TASK SET:
A: Print the passage of the budget-deadline article from "Generally, the White" to "on Capitol Hill.".
B: In the budget-deadline article, list every number written in digits rather than words, in the order it appears.
C: Write the next part of the budget-deadline article, starting after its final sentence.

Congress is set to blow through its deadline for crafting a federal budget this week, even as the government moves closer to breaching the debt ceiling.
Officially, Congress is required to pass legislation by April 15th annually outlining its spending and revenue priorities for the coming fiscal year. While the legislation serves as little more than an aspirational blueprint to guide congressional committees on spending, this year marks the 20th year in a row that lawmakers have ignored the deadline.
“Budgeting is a fundamental part of governing, and the fact that Congress has not taken this role seriously shows just how broken our budget process has become,” said Maya MacGuineas, president of the Committee for a Responsible Federal Budget. “We are already over halfway through the current fiscal year, and there’s been little progress on negotiating funding for 2024.”
Congress has passed all of its appropriations bills on time — the end of September — on only four occasions, the most recent being in 1997.
Generally, the White House proposes an initial budget every year after the president’s State of the Union address. The document serves as little more than a starting point for negotiations between the White House and lawmakers on Capitol Hill.
Those negotiations often stretch past the Sept. 30 government funding deadline, forcing lawmakers to pass stopgap funding bills to prevent the government from shutting down.

SUPPLIED INFORMATION:
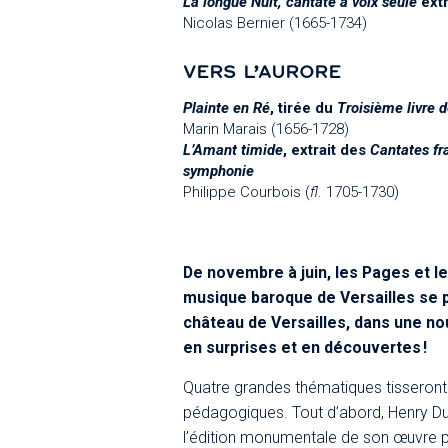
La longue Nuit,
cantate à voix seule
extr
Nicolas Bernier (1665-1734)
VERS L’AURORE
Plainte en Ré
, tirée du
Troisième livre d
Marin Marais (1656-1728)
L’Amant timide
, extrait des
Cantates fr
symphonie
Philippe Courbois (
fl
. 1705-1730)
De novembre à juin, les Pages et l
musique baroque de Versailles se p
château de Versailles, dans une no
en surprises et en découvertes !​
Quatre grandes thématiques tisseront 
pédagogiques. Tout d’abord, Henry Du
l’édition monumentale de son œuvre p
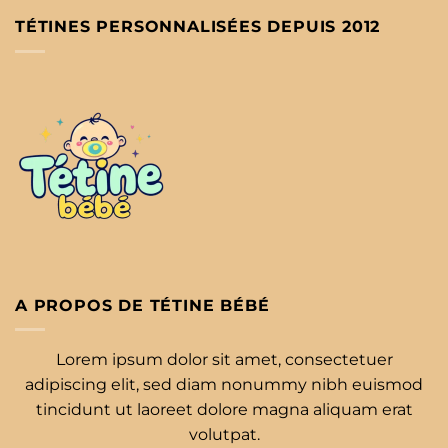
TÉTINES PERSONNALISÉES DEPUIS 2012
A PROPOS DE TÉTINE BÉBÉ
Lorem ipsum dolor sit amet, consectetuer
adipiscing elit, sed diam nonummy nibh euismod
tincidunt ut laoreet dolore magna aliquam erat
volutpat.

ANSWER LIST:
A:
Generally, the White House proposes an initial budget every year after the president’s State of the Union address. The document serves as little more than a starting point for negotiations between the White House and lawmakers on Capitol Hill.

B:
- 15th (in "April 15th")
- 20th
- 2024
- 1997
- 30 (in "Sept. 30")

C:
“The budget process is largely a game of brinkmanship,” said a senior Republican aide. “The president proposes his budget, but lawmakers ignore it until a government shutdown is looming. Everyone wants something in the budget and they think waiting until the last minute will present them with the best chance of getting it.”
Last year, Republicans pledged to change the system if they took control of the House in the midterms. Instead, now that they are in the majority, House Republicans appear no closer to presenting their own budget.
No less than three factions in the House Republicans conference are drafting their own budget proposals. Each is proposing different spending cuts, with there being little agreement apart from recouping the $90.5 billion in unspent COVID-19 relief.
The divisions are part of the reason that top Republicans on the House Budget and Appropriations committees have stalled in drafting their official spending program. GOP lawmakers had planned to unveil their proposal to coincide with the April 15 deadline.
Outside of GOP divisions over spending cuts, Republicans have been vexed by President Biden’s refusal to negotiate over raising the debt ceiling. GOP lawmakers have little hope of getting the White House and Democratic-controlled Senate to agree to slash federal spending apart from the debt-ceiling issue.
Rather, Republicans hoped they could pressure Mr. Biden and Democrats to accept the cuts in exchange for raising the cap on how much the federal government can borrow to meet expenses.
“Spending reforms are necessary; otherwise, we’ll be back in this same situation before we know it,” said Oklahoma Rep. Kevin Hern, who chairs the Republican Study Committee.
But Mr. Biden has refused to negotiate. The White House has said that both Republicans and Democrats have contributed to the more than $32 trillion national debt and both parties should come together to raise the debt limit.
“They’re putting our economy in jeopardy by threatening to refuse to pay America’s bills that took 200 years to accumulate,” Mr. Biden said during a recent swing through Minnesota. “Not this year, last year, [but] 200 years.”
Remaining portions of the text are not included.